Sweetwater, Texas, 2005
Sweetwater caught my attention on a road trip back to Dallas from Phoenix; it was my final overnight stop on the trip, and I rolled into town about an hour before sundown, roughly this time of year. Sweetwater, like many other towns I encountered in West Texas, had seen far better days. Its Main Street was a litany of closed businesses and failed dreams. Yes, it had a Wal-Mart along the freeway, which skirted the city leaving its Downtown several blocks from useful traffic, and it's hard to say which of those had hit the Downtown harder. However, and more to the point, it was an indicator of just how tenuous rural living can be, and how one or two key employers can make or break a small city. That tenuous living is the fear-friendly environment certain types of politicians tend to thrive on, and this year's rural electorate is no different in the slightest.
Hermiston, Oregon, 2011
Hermiston is an interesting counterpoint. I'd been to Hermiston before: it sits on a convenient highway cutoff between/along the freeways between Boise and Seattle. But what took me aback on that particular trip was the presence of a Fuddrucker's. For those of you unfamiliar, Fuddruckers is a fast-casual burger chain usually found on outlots near suburban shopping malls. And yet, there was one in what seemed to be the middle of nowhere in a farming community known for watermelons. What I came to learn, however, was that Wal-Mart can giveth as well as taketh away; Wal-Mart had built a massive distribution center in Hermiston precisely because it was so conveniently positioned. The resulting logistics work had made Hermiston into a boomtown. Not that working in a Wal-Mart warehouse is the sort of job a twelve-year-old might dream about, but there again, hand-to-mouth work in tenuous places is expected and not to be taken lightly.
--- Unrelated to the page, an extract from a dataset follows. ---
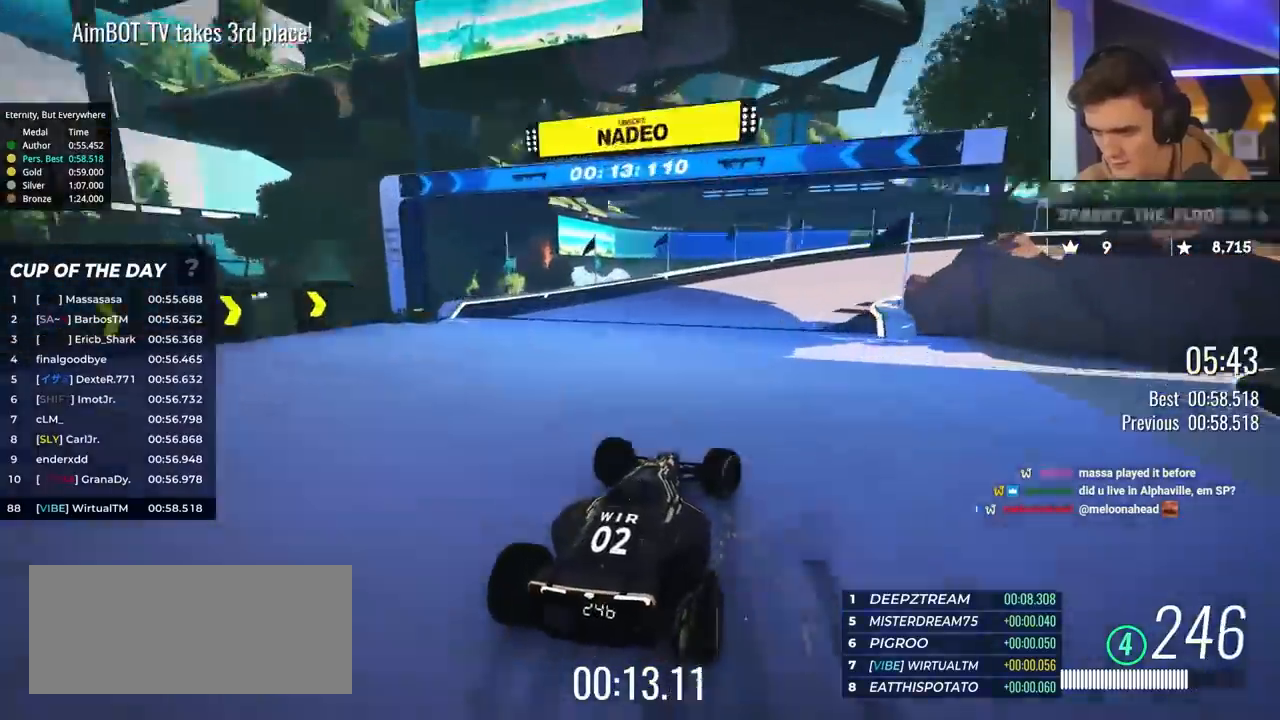
{"keys": ["right", "up"], "events": []}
What's Really Not to be Taken for Granted
The reality is that my current town is roughly the size of Sweetwater, or Hermiston, or even Moscow, Idaho, where I went to grad school. However, unlike those places, within an easy commute around here are more employers for highly-skilled jobs than I can even dream to keep track of. In those cities, a single factory, or warehouse, or university makes or breaks the entire county and beyond. And thus, the roots for disproportionate local power take hold... but that's for further discussion later.